From Sharing Economy to Slack Economy
This post started off with discomfort surrounding the term ‘sharing economy’. This term strikes me as misleading. Rather than sharing freely, as might be implied – a comfortable social imperative – it is more about entrepreneurship and monetization of slack resources.
The business case for the monetization of slack resources is primarily for individuals, but with a small scrape of profit for those connecting sellers to buyers. The accumulating transactions scrape across many parties, amounting to large profits. Providers here include Airbnb (under used residential property) or Uber (under used personal transport capacity AND personal time.)
So, rather than a ‘sharing economy’, I think of it more as the ‘slack economy’. This is not intended to be a demeaning term – better utilization of resources is no bad thing in terms of environmental impact – but it is more realistic. The realistic term offers us a more useful lens to look at other pools of slack resources, which can be used more effectively to benefit the owners and, by accumulated effectiveness, society.
From Residential to Commercial
Let’s consider office space as an example. The traditional owned/leased office space has already had some novel entrants. The ‘third space’ concept developed by the US-headquartered, international café giant Starbucks was technologically enabled by advances of portable personal computers, wireless data networks and mobile telephones. Hot-desking (where employees rotate between desks as needed) and open plan layouts arrived in quick succession.
Less glamorous entrants are rented and partitioned serviced office spaces like those provided by the global chain Regus, the shared-seat-based offices such as Seats2Meet in the Netherlands, or many co-working spaces – open plan rather than partitioned. Could there be another level of ‘slack economy’ possible in this space? Could more micro-sized portions of slack office resources, for example desks, wireless network capacity and meeting room space be mediated as well? Could the accreted complications of legislation, security practices and insurance be overcome with a digital mediation platform and trust network? Quite probably they could. Are the barriers to entry technological (mechanistic and social), regulatory, incumbent practice or are they generational? For what reasons might they be generational?
Power of People
Demography is a strong indicator of potential success for innovation. In the developed world for example a large number of people are retiring or living on a pension. In their lifetime they accumulated assets, including property. Monetization of slack residential property resources though more granular transactions is a useful mechanism to release value as Airbnb has shown. A part-rental solution is a much more comfortable mechanism than a complete sale, particularly with its associated transactions costs and limited options for investment of slack funds. This same residential property asset-owning generation is less likely to have interests in commercial property, such as office space that they would seek to monetize.

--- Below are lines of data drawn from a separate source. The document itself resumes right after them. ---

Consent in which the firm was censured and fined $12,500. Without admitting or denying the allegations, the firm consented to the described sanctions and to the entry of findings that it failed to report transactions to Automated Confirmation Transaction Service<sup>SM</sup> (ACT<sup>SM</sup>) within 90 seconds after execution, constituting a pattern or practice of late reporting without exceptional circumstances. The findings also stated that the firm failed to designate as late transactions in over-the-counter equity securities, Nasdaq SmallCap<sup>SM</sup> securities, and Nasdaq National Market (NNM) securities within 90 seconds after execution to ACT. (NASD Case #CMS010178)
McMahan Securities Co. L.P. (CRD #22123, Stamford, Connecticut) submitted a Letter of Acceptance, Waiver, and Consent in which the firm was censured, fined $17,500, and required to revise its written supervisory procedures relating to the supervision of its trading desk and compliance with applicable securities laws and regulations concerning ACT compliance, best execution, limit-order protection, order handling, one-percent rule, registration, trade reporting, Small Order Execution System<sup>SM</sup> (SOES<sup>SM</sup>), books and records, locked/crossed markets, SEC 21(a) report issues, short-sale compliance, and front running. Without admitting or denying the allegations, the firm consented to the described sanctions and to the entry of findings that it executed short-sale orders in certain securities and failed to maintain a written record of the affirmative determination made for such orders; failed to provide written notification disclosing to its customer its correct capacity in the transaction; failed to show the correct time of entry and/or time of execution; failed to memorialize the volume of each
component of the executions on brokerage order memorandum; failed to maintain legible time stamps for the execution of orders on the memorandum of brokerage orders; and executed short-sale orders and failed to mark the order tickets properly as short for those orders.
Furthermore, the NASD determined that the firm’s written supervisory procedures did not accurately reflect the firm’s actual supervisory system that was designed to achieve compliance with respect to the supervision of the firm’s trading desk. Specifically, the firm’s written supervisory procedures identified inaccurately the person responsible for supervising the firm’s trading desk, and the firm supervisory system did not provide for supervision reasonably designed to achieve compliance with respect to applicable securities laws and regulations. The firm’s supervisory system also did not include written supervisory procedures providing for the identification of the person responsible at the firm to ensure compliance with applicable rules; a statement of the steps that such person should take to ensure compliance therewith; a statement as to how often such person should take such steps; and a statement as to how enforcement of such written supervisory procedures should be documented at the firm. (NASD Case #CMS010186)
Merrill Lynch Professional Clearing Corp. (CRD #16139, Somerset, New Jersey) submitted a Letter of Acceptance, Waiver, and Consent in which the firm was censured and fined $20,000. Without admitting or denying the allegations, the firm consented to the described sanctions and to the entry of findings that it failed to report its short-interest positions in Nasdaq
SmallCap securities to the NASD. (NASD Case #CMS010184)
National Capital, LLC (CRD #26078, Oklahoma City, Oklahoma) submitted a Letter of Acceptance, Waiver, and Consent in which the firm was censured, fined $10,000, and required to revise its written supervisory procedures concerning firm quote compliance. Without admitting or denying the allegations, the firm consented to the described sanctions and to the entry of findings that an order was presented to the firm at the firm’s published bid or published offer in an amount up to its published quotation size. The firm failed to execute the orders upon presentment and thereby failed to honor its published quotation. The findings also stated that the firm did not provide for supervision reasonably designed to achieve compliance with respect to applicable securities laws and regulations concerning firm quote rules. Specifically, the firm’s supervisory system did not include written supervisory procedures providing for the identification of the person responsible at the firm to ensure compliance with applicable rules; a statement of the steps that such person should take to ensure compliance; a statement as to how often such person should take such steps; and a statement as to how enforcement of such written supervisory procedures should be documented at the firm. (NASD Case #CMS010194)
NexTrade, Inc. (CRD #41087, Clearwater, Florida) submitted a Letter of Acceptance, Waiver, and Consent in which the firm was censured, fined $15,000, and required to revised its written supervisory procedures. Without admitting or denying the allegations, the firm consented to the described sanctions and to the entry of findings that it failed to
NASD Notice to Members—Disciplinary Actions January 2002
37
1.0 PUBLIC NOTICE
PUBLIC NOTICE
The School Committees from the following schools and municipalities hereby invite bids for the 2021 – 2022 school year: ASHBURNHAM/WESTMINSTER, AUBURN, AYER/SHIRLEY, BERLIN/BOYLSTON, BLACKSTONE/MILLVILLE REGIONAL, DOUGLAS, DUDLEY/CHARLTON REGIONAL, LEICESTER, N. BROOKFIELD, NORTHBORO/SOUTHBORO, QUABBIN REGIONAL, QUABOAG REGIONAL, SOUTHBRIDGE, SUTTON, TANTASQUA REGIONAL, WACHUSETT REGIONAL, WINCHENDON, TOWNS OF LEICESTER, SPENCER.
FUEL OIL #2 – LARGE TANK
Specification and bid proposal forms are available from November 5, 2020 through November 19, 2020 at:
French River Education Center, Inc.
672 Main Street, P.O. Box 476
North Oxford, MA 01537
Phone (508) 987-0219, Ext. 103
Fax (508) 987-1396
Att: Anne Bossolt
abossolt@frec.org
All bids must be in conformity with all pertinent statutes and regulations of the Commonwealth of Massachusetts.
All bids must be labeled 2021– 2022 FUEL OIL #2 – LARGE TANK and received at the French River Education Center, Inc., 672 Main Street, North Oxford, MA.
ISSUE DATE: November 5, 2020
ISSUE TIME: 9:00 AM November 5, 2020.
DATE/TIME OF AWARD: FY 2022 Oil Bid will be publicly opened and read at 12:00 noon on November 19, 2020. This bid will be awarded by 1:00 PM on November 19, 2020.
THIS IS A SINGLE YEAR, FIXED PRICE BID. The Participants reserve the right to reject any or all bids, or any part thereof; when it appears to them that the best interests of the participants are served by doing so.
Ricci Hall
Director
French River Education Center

The rising young generation who take advantage of the ‘slack economy’ as users are disadvantaged in not having property assets, particularly commercial space, to monetize themselves. This young generation faces more temporary work commitments, which do not give them long-term working space. They face barriers to entry of acquisition and management of commercial property. Where might solutions be found?
Potential for Slack Exploitation?
New solutions for office space could come from places including active owners of commercial properties who are struggling to find medium to large leasees, from younger people who are able to assume financing to build scalable businesses (Businesses that could provide more granular offices services and new ground-up developments of office space designed for this style of working) and are familiar with the needs of their generation and from existing offices with decreasing worker density releasing slack resources within them.. More importantly, they could all be enabled by new digital slack resource mediation platforms. Platforms akin to the aforementioned Airbnb and Uber.
Back to Sharing
So, if we understand what a ‘slack economy’ is, then what might a real ‘shared economy’ be? That might be more about communal asset-sharing without the exchange of money. Does it have a place? Not everyone who is retiring has developed a strong enough resource base for their extending lifespan. In these cases, trusted sharing might well be a useful mechanism for a source of resources. This ‘real’ shared economy might be able to take advantage of mechanisms developed for the ‘slack economy’, like mediation platforms, trust platforms and even digital currency systems that are separate from traditional financial systems.
By unpacking or challenging one label – the ‘shared economy’ – and rethinking it – ‘slack economy’ we start to visit some interesting places and ideas that foretell of further innovation.